## Activity
Reproduce every line of the entries below verbatim, leaving out the pictures.

(Calibrated multi-view image sets)
........
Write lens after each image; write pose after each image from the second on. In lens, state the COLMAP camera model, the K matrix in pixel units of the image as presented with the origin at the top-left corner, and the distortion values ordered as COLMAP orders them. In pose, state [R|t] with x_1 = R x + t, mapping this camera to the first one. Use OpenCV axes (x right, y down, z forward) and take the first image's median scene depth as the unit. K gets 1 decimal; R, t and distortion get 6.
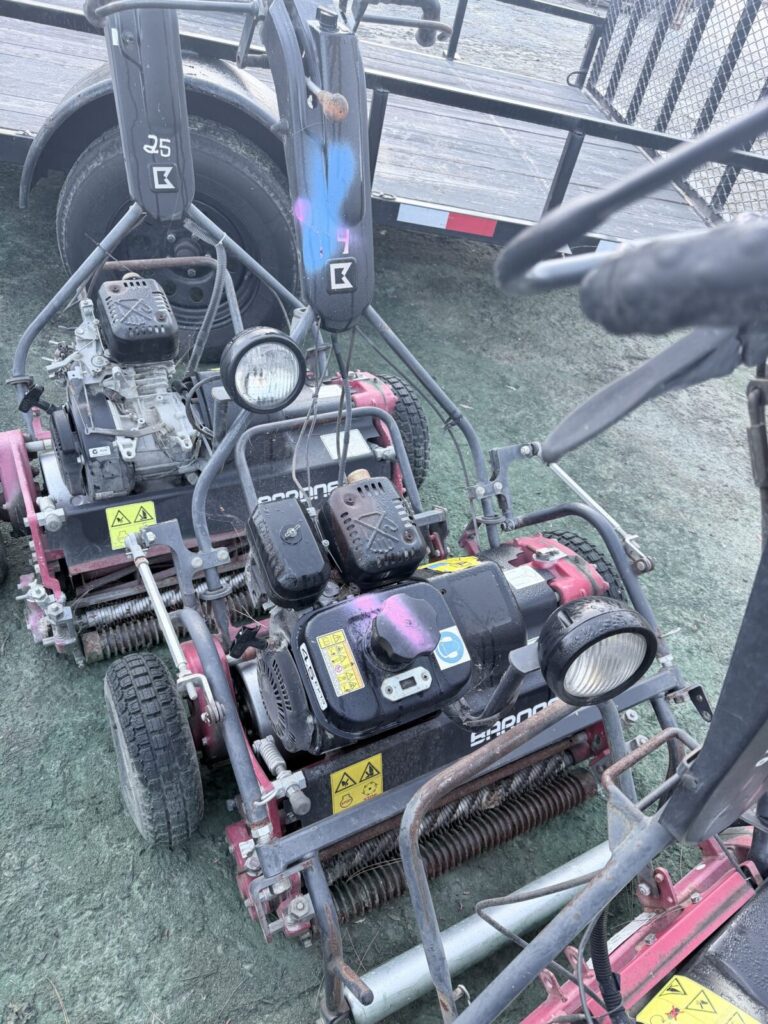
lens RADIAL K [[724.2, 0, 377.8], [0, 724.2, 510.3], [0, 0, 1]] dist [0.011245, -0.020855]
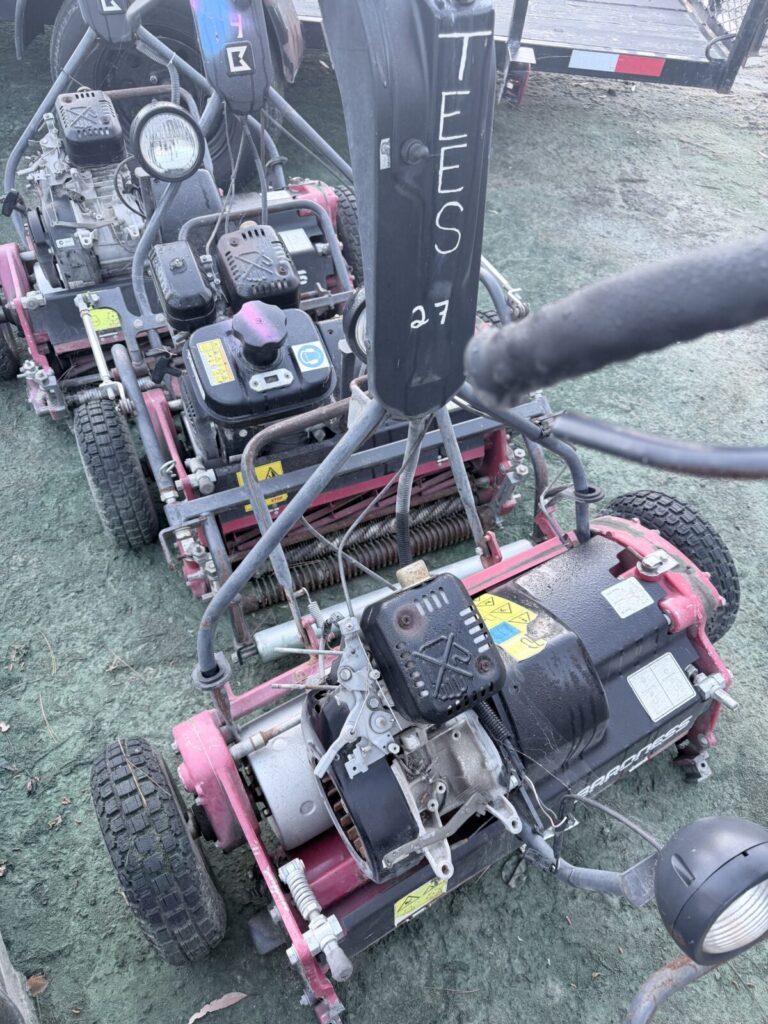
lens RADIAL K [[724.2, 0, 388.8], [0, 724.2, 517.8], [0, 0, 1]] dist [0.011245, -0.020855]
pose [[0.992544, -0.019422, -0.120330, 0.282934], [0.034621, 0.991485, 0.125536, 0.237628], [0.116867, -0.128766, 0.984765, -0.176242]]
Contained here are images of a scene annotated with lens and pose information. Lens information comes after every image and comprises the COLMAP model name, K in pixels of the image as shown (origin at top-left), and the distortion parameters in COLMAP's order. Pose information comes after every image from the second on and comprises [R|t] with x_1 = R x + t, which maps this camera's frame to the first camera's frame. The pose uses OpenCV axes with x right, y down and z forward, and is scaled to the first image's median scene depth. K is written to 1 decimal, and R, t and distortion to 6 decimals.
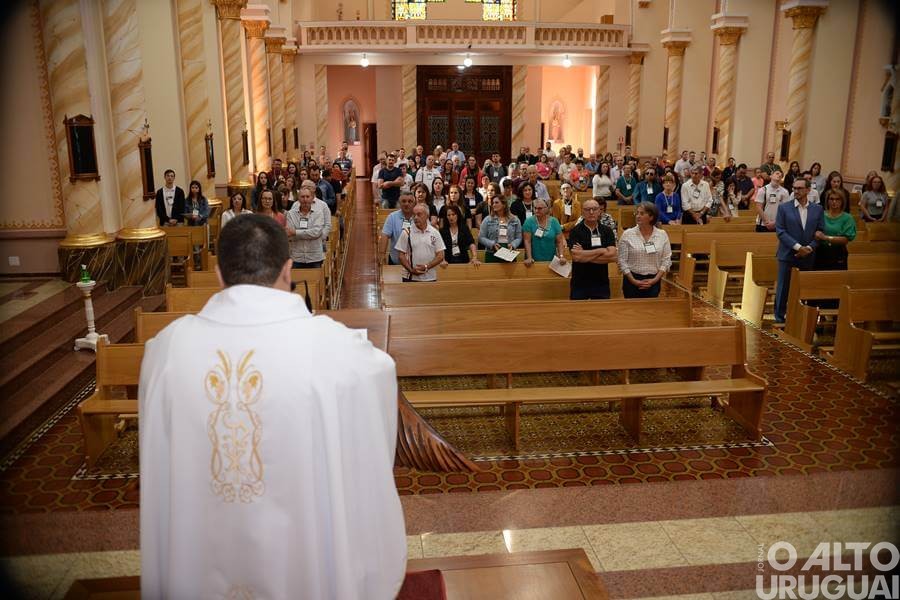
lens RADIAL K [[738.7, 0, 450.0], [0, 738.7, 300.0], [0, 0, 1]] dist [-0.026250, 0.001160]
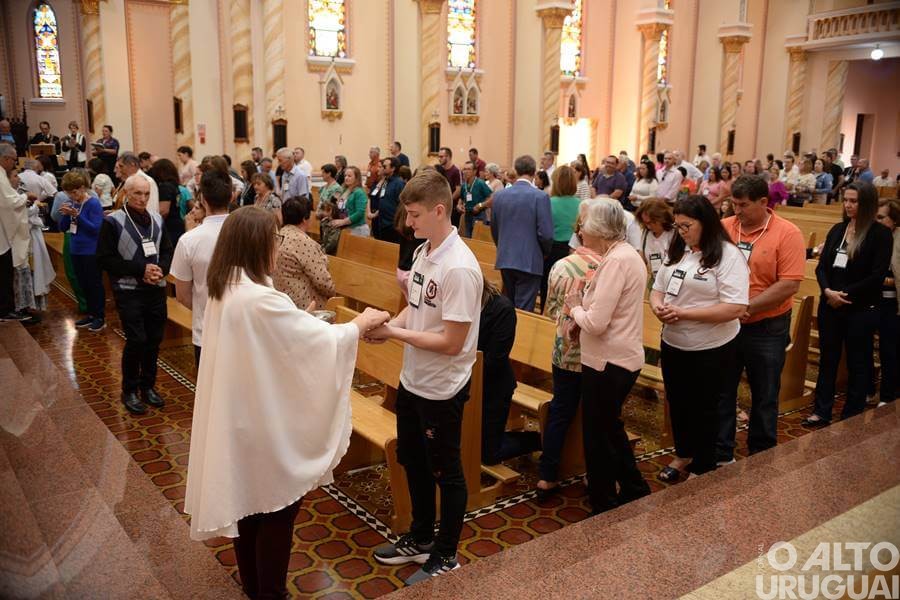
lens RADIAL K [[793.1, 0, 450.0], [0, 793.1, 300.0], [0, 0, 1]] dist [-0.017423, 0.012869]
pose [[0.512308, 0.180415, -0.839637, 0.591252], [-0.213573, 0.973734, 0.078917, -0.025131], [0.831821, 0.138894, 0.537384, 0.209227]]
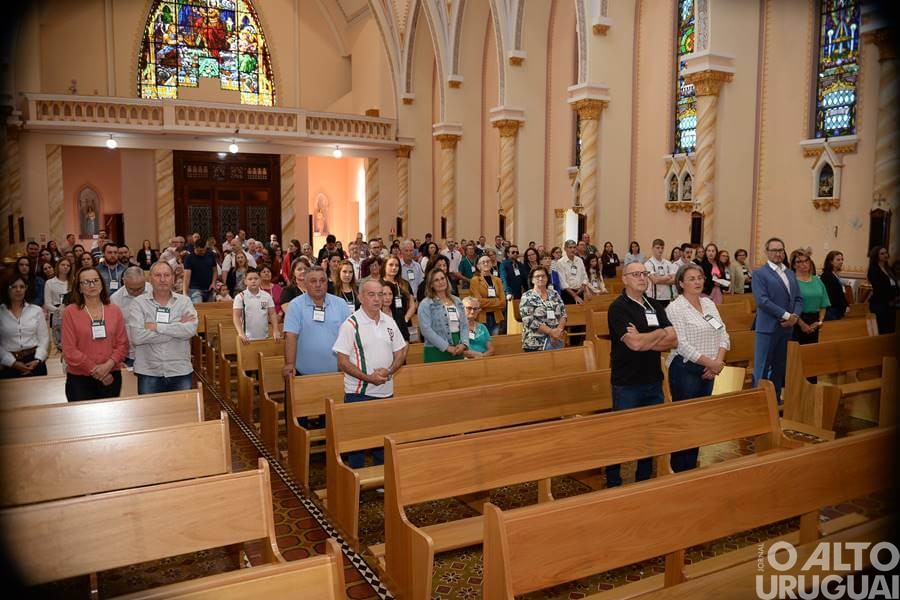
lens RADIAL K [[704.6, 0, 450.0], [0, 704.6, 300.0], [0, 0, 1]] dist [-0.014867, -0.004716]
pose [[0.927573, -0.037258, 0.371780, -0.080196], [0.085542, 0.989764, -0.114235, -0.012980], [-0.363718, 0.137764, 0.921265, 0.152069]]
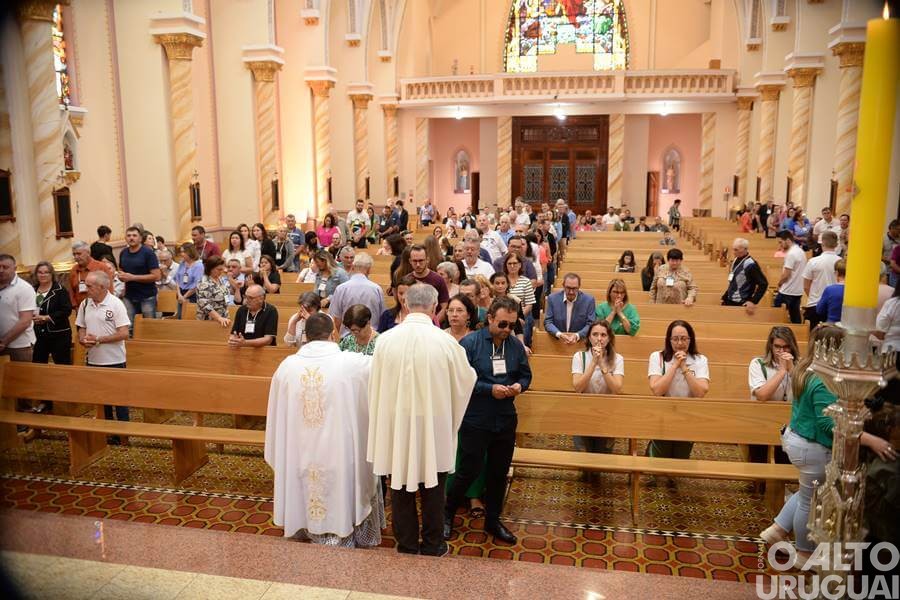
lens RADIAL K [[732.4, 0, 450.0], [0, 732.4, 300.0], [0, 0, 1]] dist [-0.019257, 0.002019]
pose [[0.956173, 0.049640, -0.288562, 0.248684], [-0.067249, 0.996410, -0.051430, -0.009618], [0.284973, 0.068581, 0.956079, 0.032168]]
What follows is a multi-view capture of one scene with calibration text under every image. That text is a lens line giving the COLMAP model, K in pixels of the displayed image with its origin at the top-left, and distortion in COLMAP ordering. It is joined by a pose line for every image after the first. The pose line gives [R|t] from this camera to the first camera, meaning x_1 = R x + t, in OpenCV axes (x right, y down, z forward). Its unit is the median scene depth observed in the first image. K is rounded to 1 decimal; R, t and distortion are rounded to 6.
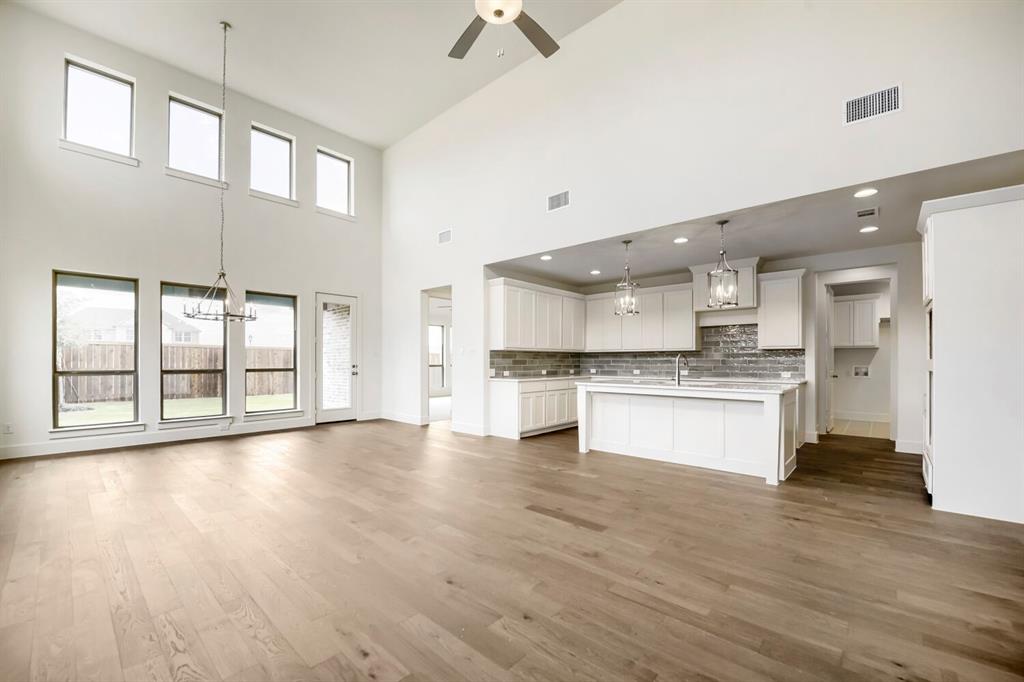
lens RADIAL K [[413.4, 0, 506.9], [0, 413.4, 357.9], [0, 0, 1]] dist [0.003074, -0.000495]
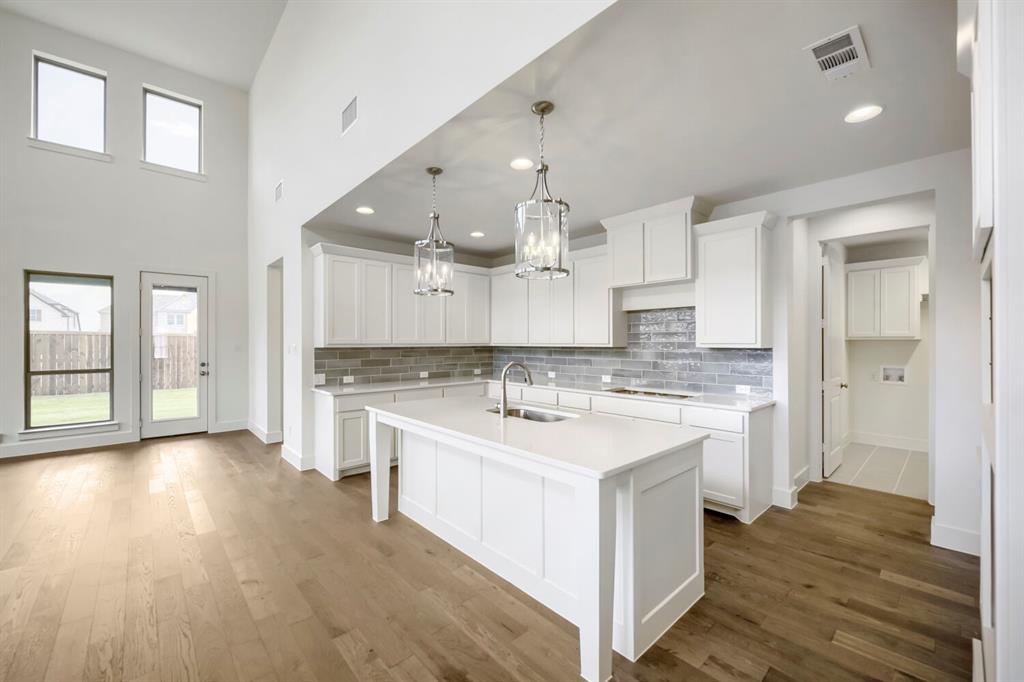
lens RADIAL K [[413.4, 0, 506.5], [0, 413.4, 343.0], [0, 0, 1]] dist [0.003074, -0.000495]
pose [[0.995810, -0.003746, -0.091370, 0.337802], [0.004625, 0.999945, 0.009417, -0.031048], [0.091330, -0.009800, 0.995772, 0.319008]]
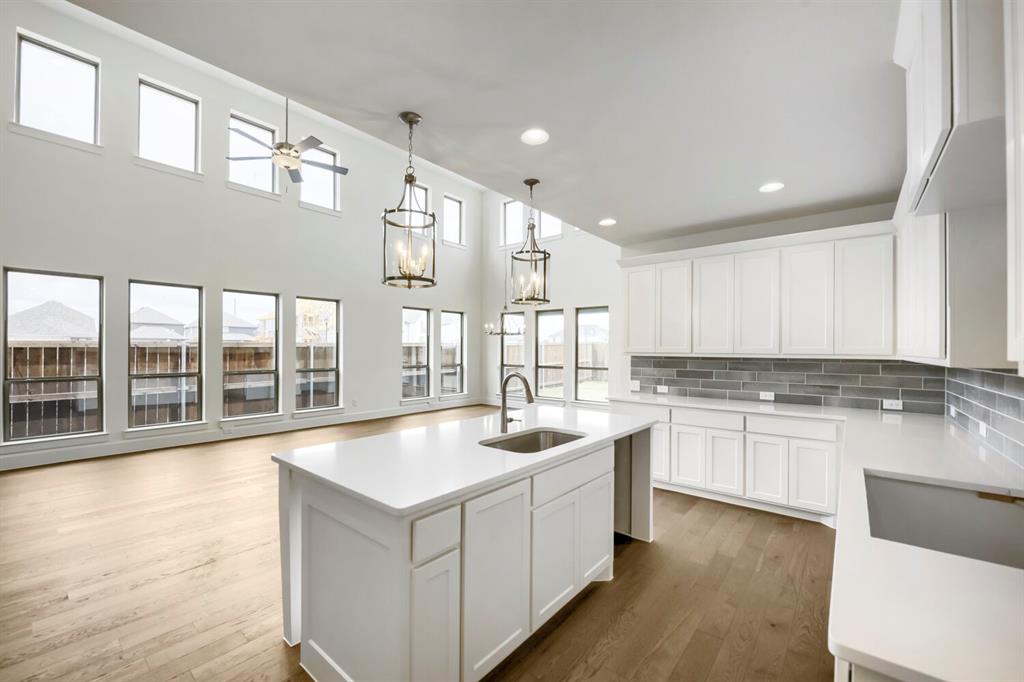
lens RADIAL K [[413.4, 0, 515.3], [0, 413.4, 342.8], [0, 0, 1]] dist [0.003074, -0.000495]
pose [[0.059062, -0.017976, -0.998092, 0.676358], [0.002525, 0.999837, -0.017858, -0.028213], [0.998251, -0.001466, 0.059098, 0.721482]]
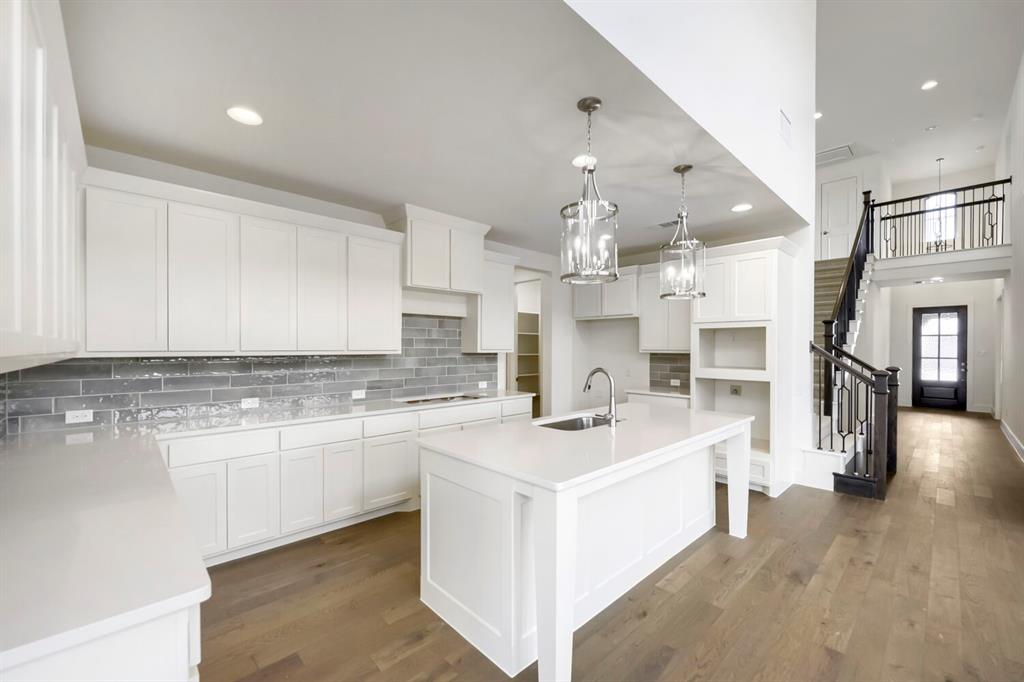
........
## Solved problem
Write lens after each image; write pose after each image from the second on. In lens, state the COLMAP camera model, the K matrix in pixel units of the image as presented with the origin at the top-left corner, and the distortion values ordered as COLMAP orders them. In pose, state [R|t] with x_1 = R x + t, mapping this camera to the first one. Use OpenCV axes (x right, y down, z forward) and take the first image's median scene depth as the unit. K gets 1 decimal; R, t and distortion get 6.
lens RADIAL K [[724.2, 0, 377.8], [0, 724.2, 510.3], [0, 0, 1]] dist [0.011245, -0.020855]
lens RADIAL K [[724.2, 0, 388.8], [0, 724.2, 517.8], [0, 0, 1]] dist [0.011245, -0.020855]
pose [[0.992544, -0.019422, -0.120330, 0.282934], [0.034621, 0.991485, 0.125536, 0.237628], [0.116867, -0.128766, 0.984765, -0.176242]]
Contained here are images of a scene annotated with lens and pose information. Lens information comes after every image and comprises the COLMAP model name, K in pixels of the image as shown (origin at top-left), and the distortion parameters in COLMAP's order. Pose information comes after every image from the second on and comprises [R|t] with x_1 = R x + t, which maps this camera's frame to the first camera's frame. The pose uses OpenCV axes with x right, y down and z forward, and is scaled to the first image's median scene depth. K is written to 1 decimal, and R, t and distortion to 6 decimals.
lens RADIAL K [[738.7, 0, 450.0], [0, 738.7, 300.0], [0, 0, 1]] dist [-0.026250, 0.001160]
lens RADIAL K [[793.1, 0, 450.0], [0, 793.1, 300.0], [0, 0, 1]] dist [-0.017423, 0.012869]
pose [[0.512308, 0.180415, -0.839637, 0.591252], [-0.213573, 0.973734, 0.078917, -0.025131], [0.831821, 0.138894, 0.537384, 0.209227]]
lens RADIAL K [[704.6, 0, 450.0], [0, 704.6, 300.0], [0, 0, 1]] dist [-0.014867, -0.004716]
pose [[0.927573, -0.037258, 0.371780, -0.080196], [0.085542, 0.989764, -0.114235, -0.012980], [-0.363718, 0.137764, 0.921265, 0.152069]]
lens RADIAL K [[732.4, 0, 450.0], [0, 732.4, 300.0], [0, 0, 1]] dist [-0.019257, 0.002019]
pose [[0.956173, 0.049640, -0.288562, 0.248684], [-0.067249, 0.996410, -0.051430, -0.009618], [0.284973, 0.068581, 0.956079, 0.032168]]
What follows is a multi-view capture of one scene with calibration text under every image. That text is a lens line giving the COLMAP model, K in pixels of the displayed image with its origin at the top-left, and distortion in COLMAP ordering. It is joined by a pose line for every image after the first. The pose line gives [R|t] from this camera to the first camera, meaning x_1 = R x + t, in OpenCV axes (x right, y down, z forward). Its unit is the median scene depth observed in the first image. K is rounded to 1 decimal; R, t and distortion are rounded to 6.
lens RADIAL K [[413.4, 0, 506.9], [0, 413.4, 357.9], [0, 0, 1]] dist [0.003074, -0.000495]
lens RADIAL K [[413.4, 0, 506.5], [0, 413.4, 343.0], [0, 0, 1]] dist [0.003074, -0.000495]
pose [[0.995810, -0.003746, -0.091370, 0.337802], [0.004625, 0.999945, 0.009417, -0.031048], [0.091330, -0.009800, 0.995772, 0.319008]]
lens RADIAL K [[413.4, 0, 515.3], [0, 413.4, 342.8], [0, 0, 1]] dist [0.003074, -0.000495]
pose [[0.059062, -0.017976, -0.998092, 0.676358], [0.002525, 0.999837, -0.017858, -0.028213], [0.998251, -0.001466, 0.059098, 0.721482]]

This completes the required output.